The Wyckoff Wave spent the week moving sideways in its trading range. It is presently in the upper half of the range, in a neutral condition relative to the Technometer.
Until there is ending action, unless they are aggressive short-term traders, it is difficult for Wyckoff students to identify new opportunities in either direction.
This week I received an e-mail from a Wyckoff student asking whether the trading range, that began in February is accumulation or distribution.
While trading ranges can surprise, there contain some basic concepts that signal whether the market is accumulating for its next advance or distributing for a decline.
If the market is accumulating professional interest are quietly taking in all the overhanging supply without driving the market into new high ground. They will gently move the market up until the sellers begin to unload their stock in anticipation of a decline.
Professional interests then take in the supply coming into the market. They may also do some extra buying, when necessary, to keep the market within the trading range.
This process continues until all the supply is taken in and the market is ready, through a spring or a shakeout, to begin its mark up phase.
As a general rule Wyckoff teaches that trading ranges in accumulation will have good price spread and volume on the rallies and lesser price spread and volume on reactions within the trading range. However, price spread and volume varies depending on the amount of supply present. The Wyckoff student should also look for higher tops and higher bottoms. A little bad news during the accumulation period also helps.
The opposite is true during distribution. Here the professional interests begin to liquidate their portfolios. The stock is happily taken in by the public, usually during the euphoria of good news. If the market declines towards the bottom of the trading range, these interests then purchase some additional shares, with the intent of selling them at the top of the range. This continues until the professional positions have been liquidated and no one is left to buy stock.
As a general rule, Wyckoff teaches that trading ranges in distribution will have wider spread and higher volume on reactions and lower spread and reducing volume on rallies. The Wyckoff student should also look for lower tops and lower bottoms.
With that in mind, let’s review the trading range on the daily chart.
So far, we are generally seeing higher tops and higher bottoms. This is one sign of accumulation. In fact, as the trading range developed, both the support and resistance lines have been changed to accommodate these higher tops and bottoms.
In one of his wonderful Evans Echoes lectures, Robert Evans discussed support and resistance lines that define trading ranges.
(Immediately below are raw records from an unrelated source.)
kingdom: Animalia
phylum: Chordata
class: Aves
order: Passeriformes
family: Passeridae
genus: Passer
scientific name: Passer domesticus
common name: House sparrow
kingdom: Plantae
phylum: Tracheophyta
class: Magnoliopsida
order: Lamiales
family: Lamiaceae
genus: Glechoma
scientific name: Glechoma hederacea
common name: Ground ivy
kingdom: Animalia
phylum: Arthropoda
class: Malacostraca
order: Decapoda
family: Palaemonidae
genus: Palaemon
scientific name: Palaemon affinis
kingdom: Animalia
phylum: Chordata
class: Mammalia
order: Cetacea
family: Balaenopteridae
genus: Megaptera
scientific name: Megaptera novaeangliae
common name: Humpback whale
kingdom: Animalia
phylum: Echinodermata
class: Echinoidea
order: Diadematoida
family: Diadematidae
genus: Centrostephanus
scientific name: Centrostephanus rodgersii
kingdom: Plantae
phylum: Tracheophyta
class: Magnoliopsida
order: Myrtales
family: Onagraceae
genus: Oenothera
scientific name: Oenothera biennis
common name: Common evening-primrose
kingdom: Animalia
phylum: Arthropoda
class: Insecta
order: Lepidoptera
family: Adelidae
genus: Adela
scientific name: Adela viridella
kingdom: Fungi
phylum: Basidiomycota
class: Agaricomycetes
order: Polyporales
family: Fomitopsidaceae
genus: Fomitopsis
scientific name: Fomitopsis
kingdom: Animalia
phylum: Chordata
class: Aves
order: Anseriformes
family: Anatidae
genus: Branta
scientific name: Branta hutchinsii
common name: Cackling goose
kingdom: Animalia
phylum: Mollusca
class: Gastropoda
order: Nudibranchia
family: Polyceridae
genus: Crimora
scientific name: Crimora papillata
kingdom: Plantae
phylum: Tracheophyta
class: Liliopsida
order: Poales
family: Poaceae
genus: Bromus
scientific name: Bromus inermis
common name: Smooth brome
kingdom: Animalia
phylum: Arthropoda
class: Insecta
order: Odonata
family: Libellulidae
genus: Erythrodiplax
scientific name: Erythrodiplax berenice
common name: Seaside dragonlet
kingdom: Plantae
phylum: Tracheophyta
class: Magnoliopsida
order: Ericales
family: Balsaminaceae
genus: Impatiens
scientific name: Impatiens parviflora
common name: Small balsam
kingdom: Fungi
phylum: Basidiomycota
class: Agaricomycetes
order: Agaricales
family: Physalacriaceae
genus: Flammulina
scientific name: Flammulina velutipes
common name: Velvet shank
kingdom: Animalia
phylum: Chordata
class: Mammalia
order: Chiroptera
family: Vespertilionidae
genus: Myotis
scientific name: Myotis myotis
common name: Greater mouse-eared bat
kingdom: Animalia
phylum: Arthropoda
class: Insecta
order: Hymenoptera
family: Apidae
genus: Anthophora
One of his big concerns was that students drew straight lines and did not adjust them to accommodate the actual areas of resistance and support.
This is why the trading range’s support line wanders through points S, U, W and C. If the sideways movement continues, there could be additional changes. Notice that each support point is always higher than the previous point.
The resistance line is even more dramatic. It begins at point R and goes through point T, V, X, Z, D, F and now point H.
Each time a resistance line is penetrated to the upside, there may be either an upthrust or a jump across the creek. These scenarios must be eliminated before the resistance line can be changed.
Creek jumps and upthrusts have specific criteria and if these are not met, one can expect a return to the trading range and an adjustment of the resistance line.
The rally from points G to H is an excellent example. A creek jump is defined by wide spread and high volume as a stock or index moves strongly through the resistance to the upside.
As the Wyckoff Wave left point G, volume decreased and the price spread was not particularly impressive. It would be very hard to justify this move as a jump across the creek.
It was not and the Wyckoff Wave reacted back into the trading range. This simply adds another top tw our adjustable resistance line.
The reaction to point I took the Wyckoff Wave back to the middle of the trading range. It then spent the last three days in a poor quality rally.
So, accumulation or distribution?
In my humble opinion the trading range has been much more indicative of accumulation, rather than distribution. While the higher tops and higher bottoms are certainly a significant part of my analysis, two other factors have been an important part of this determination.
When accumulating, as professional traders try to move the market to the upside, they are looking to take in the overhanging supply. The Wyckoff Wave spent many days moving to the upside on reduced price spread and volume. While this suggests a lack of demand, the Wyckoff Wave also made itself vulnerable to supply coming into the market. This limited supply has allowed the Wyckoff Wave to advance and put in a higher tops throughout the trading range.
Note that when supply comes into the market, it is not sustained. The Wyckoff Wave may react for one or two days and then supply seems to disappear. This would suggest supply is drying up and the next step will be ending action in preparation for a move to the upside.
Accumulation is also identified with relatively low volume. While some days have exhibited strong volume, the relative volume is rather uninspiring.
This is why I believe the Wyckoff Wave is going through an accumulation phase and Wyckoff investors should wait for ending action and be prepared to take positions.
In my mind, the only question is when.